For billions of years DNA has been life’s data storage medium. Now, scientists have used DNA to code and store their media and information, from all of Shakespeare’s sonnets to an audio recording of Martin Luther King’s ‘I have a dream’ speech.1

‘If you stick a CD in a box ‘round the back of the sofa it’s good for a couple of years but it might not work three years later,’ explains Nick Goldman of the European Bioinformatics Institute, just outside Cambridge in the UK, whose team performed the work. ‘In 10 years’ time, when you take the box out of the garage, you might not even have a CD player anymore.’


DNA's stability makes it an excellent choice for storing data in the long-term

By contrast, DNA is long lived. Dried DNA can last for years, as Goldman explains: ‘They go drilling cores in Antarctica and the get bacteria out from 100m down in the ice. They reckon those are millions of years old and they get DNA out of them.’ That stability, along with the increasing developments in DNA production and sequencing make the idea of DNA information storage an attractive option.
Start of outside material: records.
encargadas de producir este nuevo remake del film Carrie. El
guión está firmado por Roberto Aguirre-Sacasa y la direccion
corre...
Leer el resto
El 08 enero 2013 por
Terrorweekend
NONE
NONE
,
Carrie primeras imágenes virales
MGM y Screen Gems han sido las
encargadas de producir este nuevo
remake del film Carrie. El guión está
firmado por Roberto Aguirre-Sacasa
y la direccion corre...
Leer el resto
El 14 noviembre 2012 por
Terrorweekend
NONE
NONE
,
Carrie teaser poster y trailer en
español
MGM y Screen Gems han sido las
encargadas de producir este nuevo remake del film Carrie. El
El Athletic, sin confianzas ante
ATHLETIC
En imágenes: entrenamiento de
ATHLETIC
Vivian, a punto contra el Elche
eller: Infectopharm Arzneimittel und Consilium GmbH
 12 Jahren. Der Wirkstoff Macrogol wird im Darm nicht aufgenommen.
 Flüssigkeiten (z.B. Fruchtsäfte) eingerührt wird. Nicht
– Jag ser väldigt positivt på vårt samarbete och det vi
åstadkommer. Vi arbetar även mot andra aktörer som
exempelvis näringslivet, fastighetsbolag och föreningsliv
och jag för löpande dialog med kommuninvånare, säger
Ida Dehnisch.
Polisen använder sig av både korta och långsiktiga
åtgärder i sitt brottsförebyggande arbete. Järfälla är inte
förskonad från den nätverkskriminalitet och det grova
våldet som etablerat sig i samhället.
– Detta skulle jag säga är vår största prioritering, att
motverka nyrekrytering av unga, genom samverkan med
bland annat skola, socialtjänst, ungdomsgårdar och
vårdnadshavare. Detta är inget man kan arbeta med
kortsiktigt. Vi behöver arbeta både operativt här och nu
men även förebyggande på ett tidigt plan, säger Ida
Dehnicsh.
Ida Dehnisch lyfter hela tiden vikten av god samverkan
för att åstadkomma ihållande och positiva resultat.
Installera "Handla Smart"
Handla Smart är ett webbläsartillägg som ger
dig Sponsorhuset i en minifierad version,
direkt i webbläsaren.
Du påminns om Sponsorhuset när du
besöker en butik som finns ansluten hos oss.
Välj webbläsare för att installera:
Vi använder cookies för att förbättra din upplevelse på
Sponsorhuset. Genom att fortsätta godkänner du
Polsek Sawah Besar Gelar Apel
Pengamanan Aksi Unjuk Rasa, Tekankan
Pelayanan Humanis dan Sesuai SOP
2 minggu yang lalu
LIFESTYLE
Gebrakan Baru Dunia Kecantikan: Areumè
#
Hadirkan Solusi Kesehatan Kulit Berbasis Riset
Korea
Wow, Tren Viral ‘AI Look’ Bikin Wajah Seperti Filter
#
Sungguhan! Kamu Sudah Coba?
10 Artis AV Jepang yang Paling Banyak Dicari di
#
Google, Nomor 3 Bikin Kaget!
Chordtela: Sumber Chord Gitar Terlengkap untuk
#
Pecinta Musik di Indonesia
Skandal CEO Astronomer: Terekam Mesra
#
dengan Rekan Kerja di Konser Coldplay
Even though we talk about the letters of DNA, there are only four bases (A, C, G and T), so there are not enough letters to spell out even a simple sentence. Instead, Goldman’s group converted data into binary and then each byte was converted using various codes and information theory algorithms into a DNA sequence that was very information dense but avoided runs of the same base, known as homopolymers. ‘Both the writing and reading techniques are more prone to making mistakes if there’s a run of the same DNA base in a row,’ explains Goldman. ‘If you’ve got two or three or four As – adenines – in a row it’s harder to read that back exactly right.

A technique whose time has come

In August of last year, a US group of scientists also published a paper demonstrating information storage in DNA.2 But while the two groups, working simultaneously, had some similar ideas their approaches are different. Goldman’s work focuses on reducing errors by using what are called error correcting codes, to avoid issues like homopolymers, while the alternative approach was careful to avoid sequences within the DNA that could result in secondary structures and folding within the polymer. It was these secondary structures that caused the only read errors in Goldman’s work and he is confident that further work can avoid these in future.
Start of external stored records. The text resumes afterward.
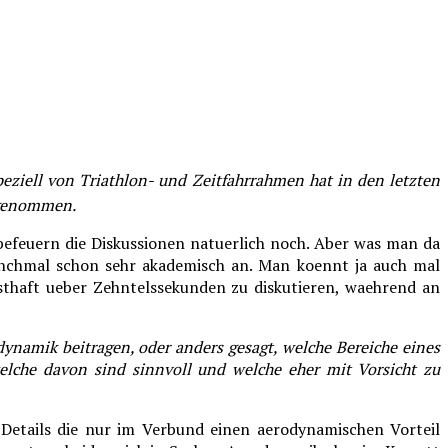
peziell von Triathlon- und Zeitfahrrahmen hat in den letzten
ugenommen.
 befeuern die Diskussionen natuerlich noch. Aber was man da
nchmal schon sehr akademisch an. Man koennt ja auch mal
nsthaft ueber Zehntelssekunden zu diskutieren, waehrend an
ynamik beitragen, oder anders gesagt, welche Bereiche eines
lche davon sind sinnvoll und welche eher mit Vorsicht zu
 Details die nur im Verbund einen aerodynamischen Vorteil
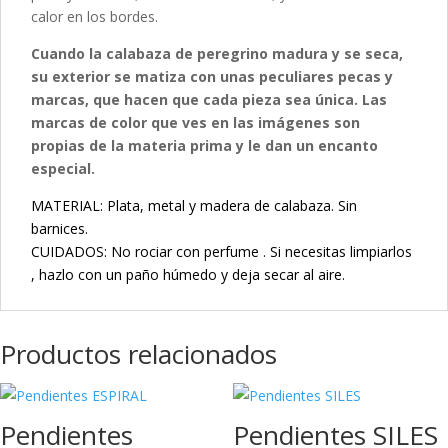
calor en los bordes.
Cuando la calabaza de peregrino madura y se seca,
su exterior se matiza con unas peculiares pecas y
marcas, que hacen que cada pieza sea única. Las
marcas de color que ves en las imágenes son
propias de la materia prima y le dan un encanto
especial.
MATERIAL: Plata, metal y madera de calabaza. Sin
barnices.
CUIDADOS: No rociar con perfume . Si necesitas limpiarlos
, hazlo con un paño húmedo y deja secar al aire.
Productos relacionados
Pendientes
Pendientes SILES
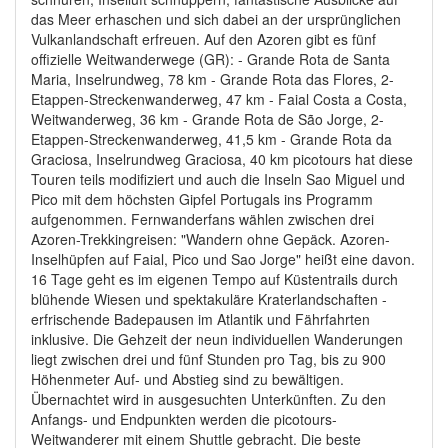
das Meer erhaschen und sich dabei an der ursprünglichen
Vulkanlandschaft erfreuen. Auf den Azoren gibt es fünf
offizielle Weitwanderwege (GR): - Grande Rota de Santa
Maria, Inselrundweg, 78 km - Grande Rota das Flores, 2-
Etappen-Streckenwanderweg, 47 km - Faial Costa a Costa,
Weitwanderweg, 36 km - Grande Rota de São Jorge, 2-
Etappen-Streckenwanderweg, 41,5 km - Grande Rota da
Graciosa, Inselrundweg Graciosa, 40 km picotours hat diese
Touren teils modifiziert und auch die Inseln Sao Miguel und
Pico mit dem höchsten Gipfel Portugals ins Programm
aufgenommen. Fernwanderfans wählen zwischen drei
Azoren-Trekkingreisen: "Wandern ohne Gepäck. Azoren-
Inselhüpfen auf Faial, Pico und Sao Jorge" heißt eine davon.
16 Tage geht es im eigenen Tempo auf Küstentrails durch
blühende Wiesen und spektakuläre Kraterlandschaften -
erfrischende Badepausen im Atlantik und Fährfahrten
inklusive. Die Gehzeit der neun individuellen Wanderungen
liegt zwischen drei und fünf Stunden pro Tag, bis zu 900
Höhenmeter Auf- und Abstieg sind zu bewältigen.
Übernachtet wird in ausgesuchten Unterkünften. Zu den
Anfangs- und Endpunkten werden die picotours-
Weitwanderer mit einem Shuttle gebracht. Die beste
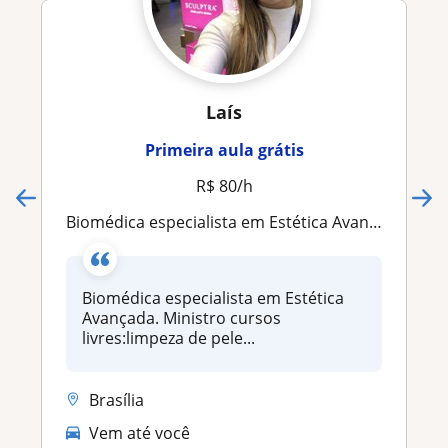
Laís
Primeira aula grátis
R$ 80/h
Biomédica especialista em Estética Avançada. Ministro cursos livres:limpeza de pele profunda, aplicação de toxina Botulínica, etc
Biomédica especialista em Estética
Avançada. Ministro cursos
livres:limpeza de pele...
Brasília
Vem até você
‘I think it’s very important and somewhat undervalued how important it is, especially for a new field, to have two groups that are independently doing it,’ says George Church, a geneticist at Harvard University, who is an author on the US paper. This new field, he says, is only really beginning now that the technologies are good enough to read the DNA.
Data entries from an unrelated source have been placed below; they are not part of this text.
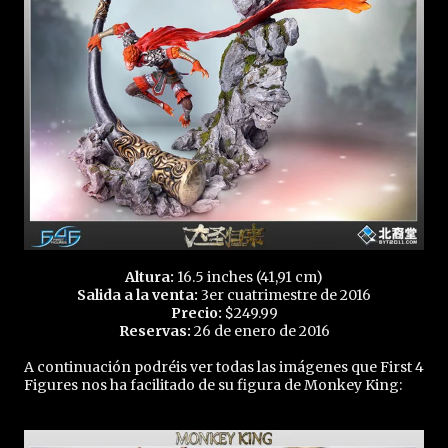
Altura:
16.5 inches (41,91 cm)
Salida a la venta:
3er cuatrimestre de 2016
Precio:
$249.99
Reservas:
26 de enero de 2016
A continuación podréis ver todas las imágenes que First 4
Figures nos ha facilitado de su figura de Monkey King:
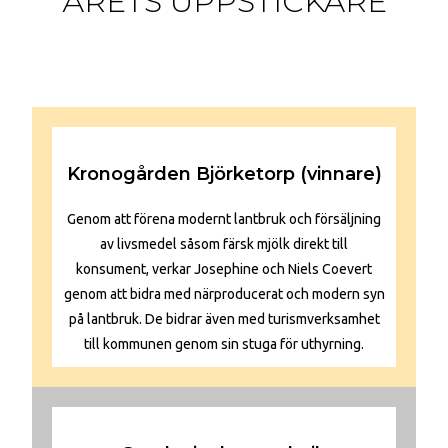
ÅRETS UPPSTICKARE
Kronogården Björketorp (vinnare)
Genom att förena modernt lantbruk och försäljning
av livsmedel såsom färsk mjölk direkt till
konsument, verkar Josephine och Niels Coevert
genom att bidra med närproducerat och modern syn
på lantbruk. De bidrar även med turismverksamhet
till kommunen genom sin stuga för uthyrning.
But is DNA storage just for large archives? As the costs of DNA reading and writing technologies comes down both Church and Goldman suggest that DNA might be the read only medium of choice. In fact, both Goldman and Church suggest that DNA-based information storage might just be the commercial push needed to really lower the cost of DNA writing, much as medicine has pushed down the cost of sequencing.

For Sriram Kosuri, who worked with Church on the 2012 paper, the value of both of these pieces of work is that they get people to think differently about data storage. ‘We’re reaching a limit on how much we can store on a surface,’ he explains, mentioning the current world record of a 12 atom transistor. ‘Both of these papers blow that out of the water in terms of density and longevity.’ And that polymer might not be DNA, but another polymer that’s easier to read and synthesise and less prone to enzymatic digestion. ‘We’re using DNA in its rawest form, but I think in the future we can imagine using something very different,’ he concludes.